I accordion folded the quilt in my lap, but with big quilts, you can get some drag from the rolled up quilt coming out behind the sewing machine. When you start to feel some drag, accordion fold the quilt behind the sewing machine, which will reduce or eliminate the dead weight.
Keep quilting! The lines are actually unequal distances apart and not perfectly straight, but I like this look on a scrappy quilt.
I used the seam lines between the rows to “square up” my parallel lines.
In the last couple of inches before the seam line, I start my course correction strategy. I start stitching parallel to the seam line, so that the next row/section starts over with an accurate straight line. The stitching lines can get way off line without some kind of course correction fix.
Celebration! The very last line of stitching!! I zigzagged the edges and trimmed the batting before tossing the quilt into the washer and dryer. I like to let the quilt shrink at this stage, before sewing on the binding.
Remove the quilt from the dryer while still slightly damp and allow to air dry the rest of the way.
I’m always searching for alternative techniques. I invented a way to machine topstitch binding that is easy and looks great. For quilts that will be loved, used, and washed & dried, this method is also makes for a sturdy binding.

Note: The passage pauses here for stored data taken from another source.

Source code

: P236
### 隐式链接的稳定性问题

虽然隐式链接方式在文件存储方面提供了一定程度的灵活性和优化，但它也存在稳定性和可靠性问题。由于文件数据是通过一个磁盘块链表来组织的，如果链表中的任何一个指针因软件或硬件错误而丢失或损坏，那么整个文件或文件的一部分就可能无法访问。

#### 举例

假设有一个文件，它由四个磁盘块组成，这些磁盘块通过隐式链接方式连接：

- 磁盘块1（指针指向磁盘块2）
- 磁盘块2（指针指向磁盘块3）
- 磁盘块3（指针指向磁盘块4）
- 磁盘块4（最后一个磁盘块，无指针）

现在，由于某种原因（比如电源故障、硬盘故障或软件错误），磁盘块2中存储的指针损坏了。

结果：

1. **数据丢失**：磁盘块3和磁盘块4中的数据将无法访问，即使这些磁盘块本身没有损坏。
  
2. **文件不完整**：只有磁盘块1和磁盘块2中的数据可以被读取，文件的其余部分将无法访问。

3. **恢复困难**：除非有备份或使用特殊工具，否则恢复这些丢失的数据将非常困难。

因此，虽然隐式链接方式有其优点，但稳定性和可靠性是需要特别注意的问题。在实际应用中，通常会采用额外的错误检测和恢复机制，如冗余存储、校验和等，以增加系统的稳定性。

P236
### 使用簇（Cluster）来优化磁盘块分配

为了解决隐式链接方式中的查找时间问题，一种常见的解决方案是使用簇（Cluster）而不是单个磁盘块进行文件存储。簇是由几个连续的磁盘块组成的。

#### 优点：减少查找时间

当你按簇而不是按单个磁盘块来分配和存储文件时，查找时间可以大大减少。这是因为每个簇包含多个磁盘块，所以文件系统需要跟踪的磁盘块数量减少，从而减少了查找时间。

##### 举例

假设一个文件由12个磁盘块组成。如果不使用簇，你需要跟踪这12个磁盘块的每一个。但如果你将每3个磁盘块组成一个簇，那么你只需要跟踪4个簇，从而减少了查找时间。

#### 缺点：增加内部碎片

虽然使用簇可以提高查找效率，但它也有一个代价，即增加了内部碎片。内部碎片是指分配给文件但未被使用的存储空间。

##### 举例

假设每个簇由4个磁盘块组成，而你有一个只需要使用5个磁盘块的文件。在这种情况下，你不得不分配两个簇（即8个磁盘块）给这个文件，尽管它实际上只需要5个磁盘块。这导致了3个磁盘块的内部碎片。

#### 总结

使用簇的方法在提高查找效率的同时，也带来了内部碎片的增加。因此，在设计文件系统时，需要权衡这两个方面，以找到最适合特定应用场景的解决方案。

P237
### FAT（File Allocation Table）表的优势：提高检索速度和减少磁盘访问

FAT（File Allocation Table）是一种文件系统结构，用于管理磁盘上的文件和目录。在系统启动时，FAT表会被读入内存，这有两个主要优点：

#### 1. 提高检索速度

I started with a double French fold binding. A 3/8” seam allowance gives me the wide binding I like so much. I flattened the seam allowance with my faux serge stitch (or zigzag works too) to get a flatter looking binding.
After folding over and pinning (or clipping) the binding in place, I hand sewed the mitered corners, about 1” in each direction from the corner.
Next, I basted along the very edge of the binding, from the back of the quilt. This big stitch goes fast.
Flip over. From the front, you can see the basting thread: this shows you exactly where the fold is on the other side.
I machine topstitched the binding from the front, by stitching just to the right of the basting line. (You can stitch anywhere between the basting line and the ditch of the binding seam.)
I removed the basting thread and checked the back to make sure the stitching line is along the edge of the binding. Finished!!!